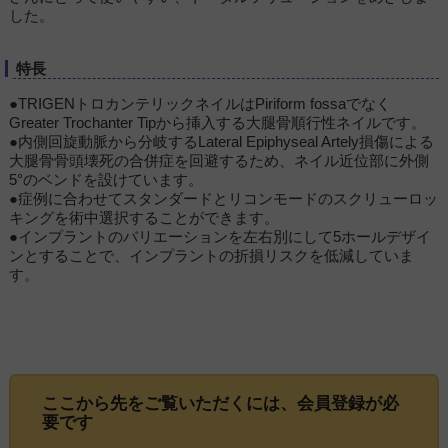
した。
特長
●TRIGENトロカンテリックネイルはPiriform fossaでなく
Greater Trochanter Tipから挿入する大腿骨順行性ネイルです。
●内側回旋動脈から分岐するLateral Epiphyseal Artely損傷による
大腿骨骨頭壊死の合併症を回避するため、ネイル近位部に外側
5°のベンドを設けています。
●症例に合わせてスタンダードとリコンモードのスクリューロッ
キングを術中選択することができます。
●インプラントのバリエーションを左右別にして5ホールデザイ
ンとすることで、インプラントの折損リスクを低減していま
す。
ここから先をご覧いただくには、
会員登録
が必
要です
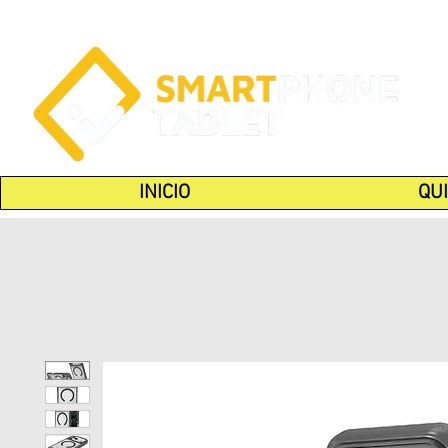
INICIO
QU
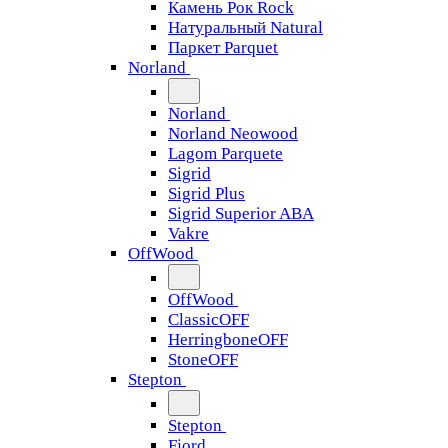
Камень Рок Rock
Натуральный Natural
Паркет Parquet
Norland
Norland
Norland Neowood
Lagom Parquete
Sigrid
Sigrid Plus
Sigrid Superior ABA
Vakre
OffWood
OffWood
ClassicOFF
HerringboneOFF
StoneOFF
Stepton
Stepton
Fjord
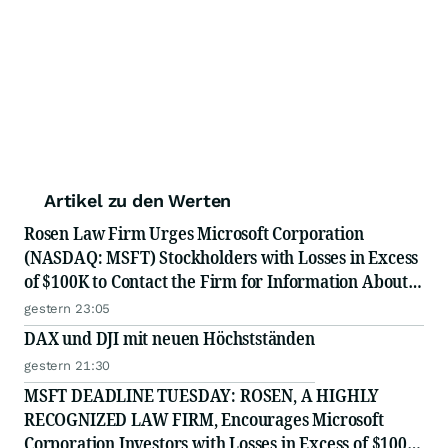
Artikel zu den Werten
Rosen Law Firm Urges Microsoft Corporation
(NASDAQ: MSFT) Stockholders with Losses in Excess
of $100K to Contact the Firm for Information About
Their Rights
gestern 23:05
DAX und DJI mit neuen Höchstständen
gestern 21:30
MSFT DEADLINE TUESDAY: ROSEN, A HIGHLY
RECOGNIZED LAW FIRM, Encourages Microsoft
Corporation Investors with Losses in Excess of $100K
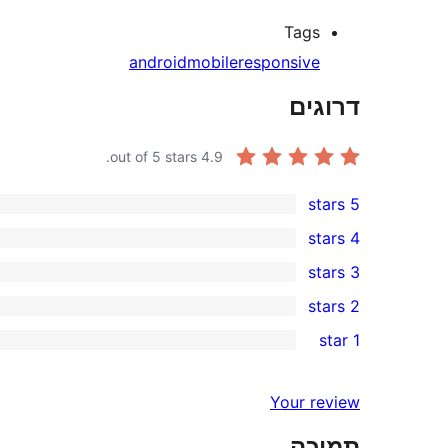
Tags
android
mobile
responsive
דרוגים
out of 5 stars.
4.9
5 stars
26
4 stars
5-
0
3 stars
star
4-
0
2 stars
reviews
star
3-
0
1 star
reviews
star
2-
1
reviews
star
1-
Your review
reviews
star
תמיכה
review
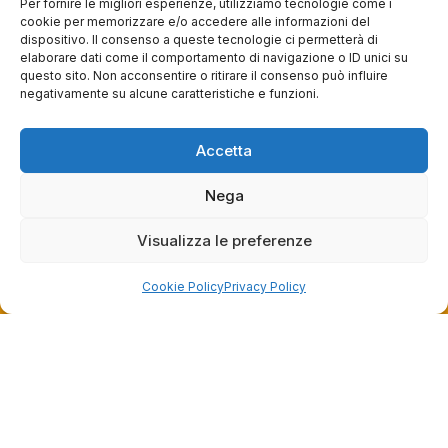
Per fornire le migliori esperienze, utilizziamo tecnologie come i
0
0
cookie per memorizzare e/o accedere alle informazioni del
dispositivo. Il consenso a queste tecnologie ci permetterà di
questa settimana
elaborare dati come il comportamento di navigazione o ID unici su
questo sito. Non acconsentire o ritirare il consenso può influire
Commento del venditore
negativamente su alcune caratteristiche e funzioni.
Grazie per le tue belle parole! Siamo lieti che
l'acquisto sia andato liscio, e che possiamo
Accetta
raccolte e verificate da
fornire il servizio giusto a clienti così fantastici.
Grazie ancora!
Nega
Visualizza le preferenze
Cookie Policy
Privacy Policy
Dalla passione per il ciclismo e per le biciclette nasce il
team Bike-Store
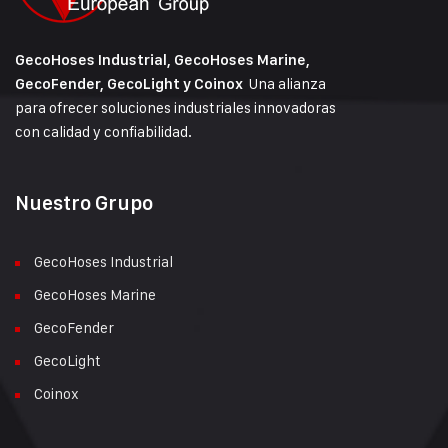
GecoHoses Industrial, GecoHoses Marine,
Una alianza
GecoFender, GecoLight y Coinox
para ofrecer soluciones industriales innovadoras
con calidad y confiabilidad.
Nuestro Grupo
GecoHoses Industrial
GecoHoses Marine
GecoFender
GecoLight
Coinox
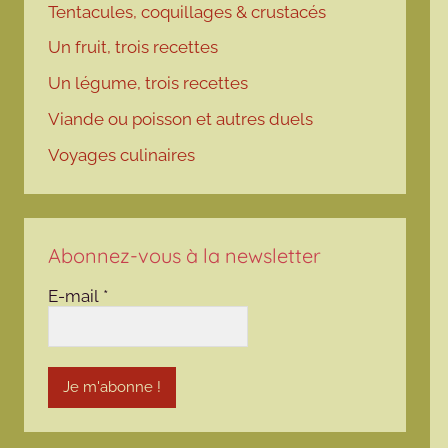
Tentacules, coquillages & crustacés
Un fruit, trois recettes
Un légume, trois recettes
Viande ou poisson et autres duels
Voyages culinaires
Abonnez-vous à la newsletter
E-mail
*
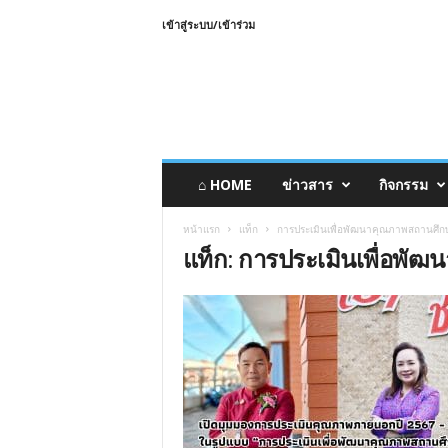
เข้าสู่ระบบ/เข้าร่วม
⌂ HOME
ข่าวสาร
กิจกรรม
หน้าแรก
แท็ก
การประเมินเพื่อพัฒนาคุณภาพสถานศึก
แท็ก: การประเมินเพื่อพั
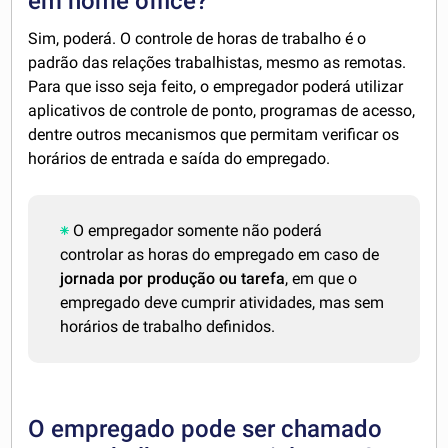
em home office?
Sim, poderá. O controle de horas de trabalho é o
padrão das relações trabalhistas, mesmo as remotas.
Para que isso seja feito, o empregador poderá utilizar
aplicativos de controle de ponto, programas de acesso,
dentre outros mecanismos que permitam verificar os
horários de entrada e saída do empregado.
O empregador somente não poderá
controlar as horas do empregado em caso de
jornada por produção ou tarefa
, em que o
empregado deve cumprir atividades, mas sem
horários de trabalho definidos.
O empregado pode ser chamado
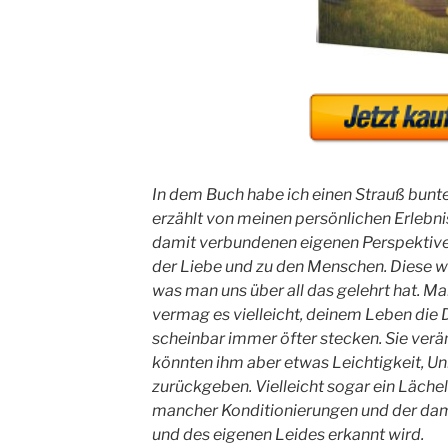
In dem Buch habe ich einen Strauß bun
erzählt von meinen persönlichen Erlebn
damit verbundenen eigenen Perspektiv
der Liebe und zu den Menschen. Diese 
was man uns über all das gelehrt hat. M
vermag es vielleicht, deinem Leben die 
scheinbar immer öfter stecken. Sie verä
könnten ihm aber etwas Leichtigkeit, U
zurückgeben. Vielleicht sogar ein Lächel
mancher Konditionierungen und der dam
und des eigenen Leides erkannt wird.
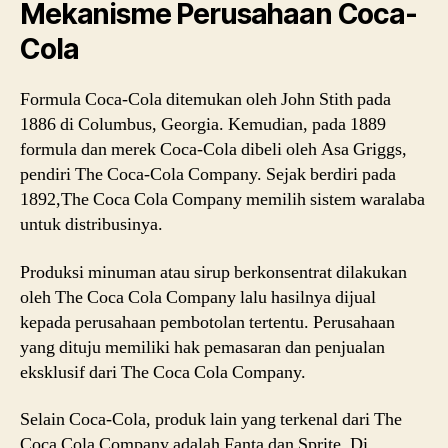
Mekanisme Perusahaan Coca-
Cola
Formula Coca-Cola ditemukan oleh John Stith pada
1886 di Columbus, Georgia. Kemudian, pada 1889
formula dan merek Coca-Cola dibeli oleh Asa Griggs,
pendiri The Coca-Cola Company. Sejak berdiri pada
1892,The Coca Cola Company memilih sistem waralaba
untuk distribusinya.
Produksi minuman atau sirup berkonsentrat dilakukan
oleh The Coca Cola Company lalu hasilnya dijual
kepada perusahaan pembotolan tertentu. Perusahaan
yang dituju memiliki hak pemasaran dan penjualan
eksklusif dari The Coca Cola Company.
Selain Coca-Cola, produk lain yang terkenal dari The
Coca Cola Company adalah Fanta dan Sprite. Di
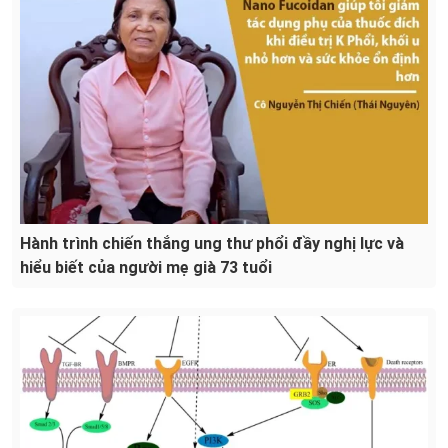
Hành trình chiến thắng ung thư phổi đầy nghị lực và
hiểu biết của người mẹ già 73 tuổi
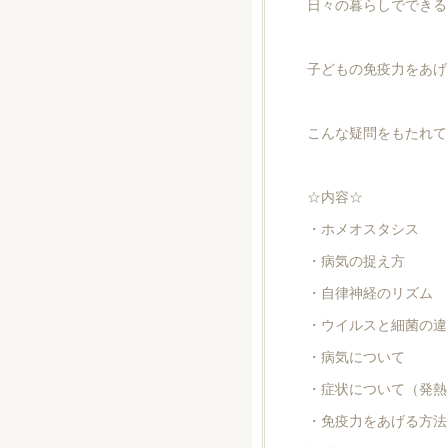
日々の暮らしでできる
子どもの免疫力をあげ
こんな疑問をもたれて
☆内容☆
・ホメオスタシス
・病気の捉え方
・自律神経のリズム
・ウイルスと細菌の違
・病気について
・症状について（発熱
・免疫力をあげる方法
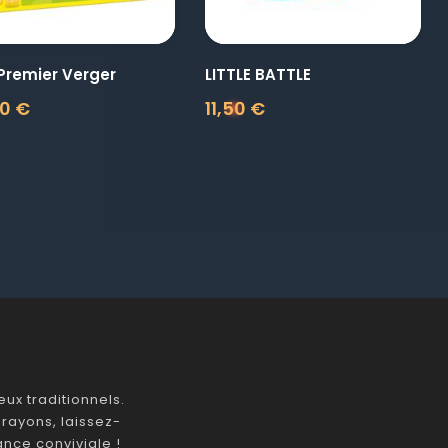
Premier Verger
LITTLE BATTLE
0 €
11,50 €
Prix
ux traditionnels.
rayons, laissez-
nce conviviale !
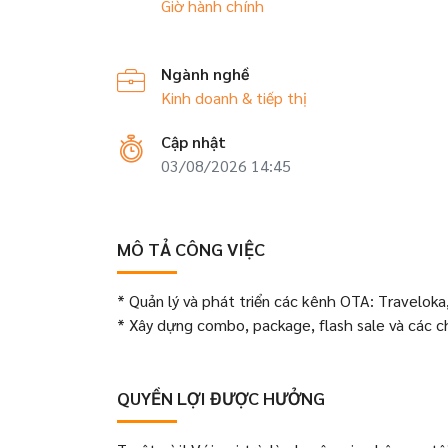
Giờ hành chính
Ngành nghề
Kinh doanh & tiếp thị
Cập nhật
03/08/2026 14:45
MÔ TẢ CÔNG VIỆC
* Quản lý và phát triển các kênh OTA: Traveloka
* Xây dựng combo, package, flash sale và các 
QUYỀN LỢI ĐƯỢC HƯỞNG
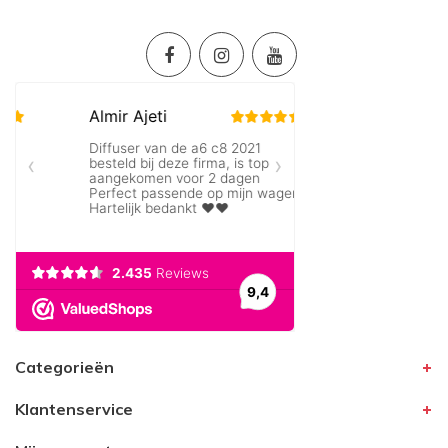
Categorieën
Klantenservice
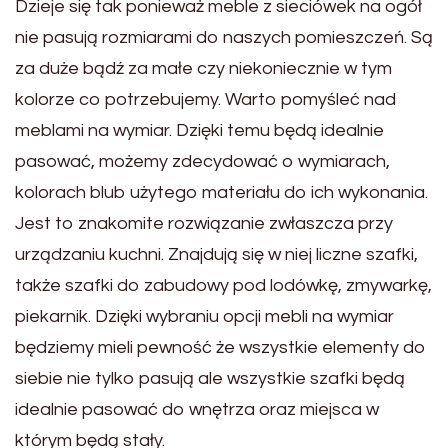
Dzieje się tak ponieważ meble z sieciówek na ogół
nie pasują rozmiarami do naszych pomieszczeń. Są
za duże bądź za małe czy niekoniecznie w tym
kolorze co potrzebujemy. Warto pomyśleć nad
meblami na wymiar. Dzięki temu będą idealnie
pasować, możemy zdecydować o wymiarach,
kolorach blub użytego materiału do ich wykonania.
Jest to znakomite rozwiązanie zwłaszcza przy
urządzaniu kuchni. Znajdują się w niej liczne szafki,
także szafki do zabudowy pod lodówkę, zmywarkę,
piekarnik. Dzięki wybraniu opcji mebli na wymiar
będziemy mieli pewność że wszystkie elementy do
siebie nie tylko pasują ale wszystkie szafki będą
idealnie pasować do wnętrza oraz miejsca w
którym będą stały.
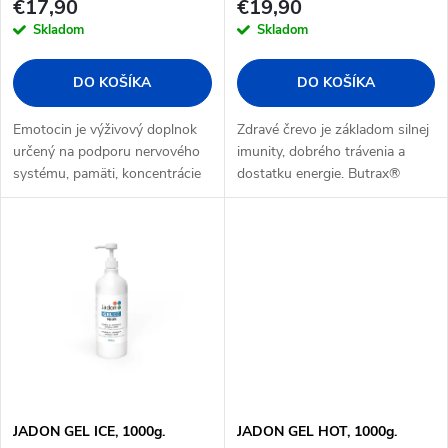
p
€17,90
€19,90
r
Skladom
Skladom
r
o
DO KOŠÍKA
DO KOŠÍKA
o
d
Emotocin je výživový doplnok
Zdravé črevo je základom silnej
d
určený na podporu nervového
imunity, dobrého trávenia a
systému, pamäti, koncentrácie
dostatku energie. Butrax®
u
a imunity. Obsahuje 8 vitamínov
prináša čistú, optimalizovanú
u
skupiny B, ktoré dodávajú
formu butyrátu – postbiotika,
k
energiu, pomáhajú zvládať
ktoré prirodzene produkujú...
k
stres...
t
t
o
o
v
v
JADON GEL ICE, 1000g.
JADON GEL HOT, 1000g.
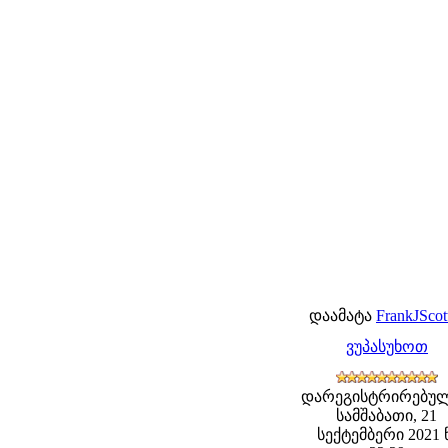
დაამატა
FrankJScot
ვუპასუხოთ
დარეგისტრირებულ
სამშაბათი, 21
სექტემბერი 2021 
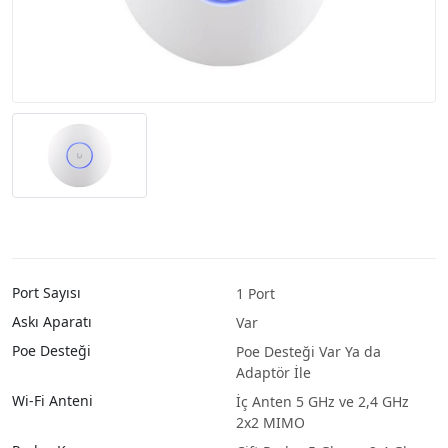
Port Sayısı
1 Port
Askı Aparatı
Var
Poe Desteği
Poe Desteği Var Ya da
Adaptör İle
Wi-Fi Anteni
İç Anten 5 GHz ve 2,4 GHz
2x2 MIMO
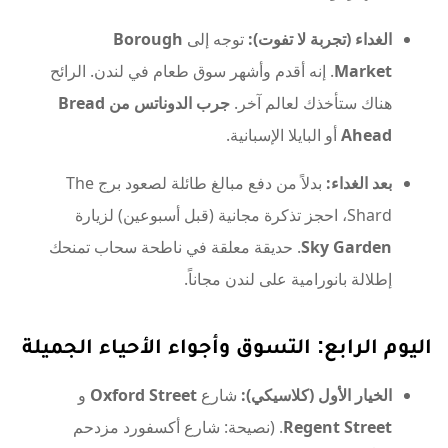
الغداء (تجربة لا تفوت):
توجه إلى
Borough
Market
. إنه أقدم وأشهر سوق طعام في لندن. الرائح
هناك ستأخذك لعالم آخر.
جرب الدوناتس من Bread
Ahead
أو البايلا الإسبانية.
بعد الغداء:
بدلاً من دفع مبالغ طائلة لصعود برج The
Shard، احجز تذكرة مجانية (قبل أسبوعين) لزيارة
Sky Garden
. حديقة معلقة في ناطحة سحاب تمنحك
إطلالة بانورامية على لندن مجاناً.
اليوم الرابع: التسوق وأجواء الأحياء الجميلة
الخيار الأول (كلاسيكي):
شارع
Oxford Street
و
Regent Street
. (نصيحة: شارع أكسفورد مزدحم
جداً ومحلاته عادية، انحرف قليلاً إلى شارع
Carnaby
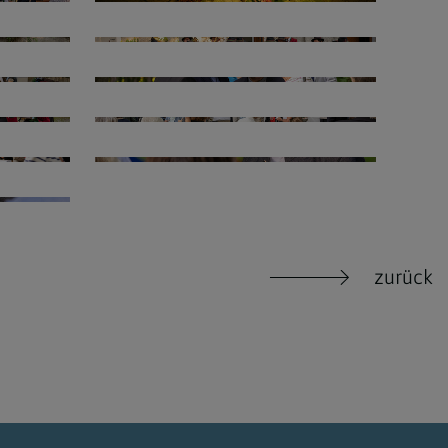
zurück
^^^^^^^^
Task item: A word-for-word copy is needed, starting at the first line of the listing and ending with the line bearing "Паркет Parquet". No pictures.

Exercise output:
した。
特長
●TRIGENトロカンテリックネイルはPiriform fossaでなく
Greater Trochanter Tipから挿入する大腿骨順行性ネイルです。
●内側回旋動脈から分岐するLateral Epiphyseal Artely損傷による
大腿骨骨頭壊死の合併症を回避するため、ネイル近位部に外側
5°のベンドを設けています。
●症例に合わせてスタンダードとリコンモードのスクリューロッ
キングを術中選択することができます。
●インプラントのバリエーションを左右別にして5ホールデザイ
ンとすることで、インプラントの折損リスクを低減していま
す。
ここから先をご覧いただくには、
会員登録
が必
要です
INICIO
QU
Камень Рок Rock
Натуральный Natural
Паркет Parquet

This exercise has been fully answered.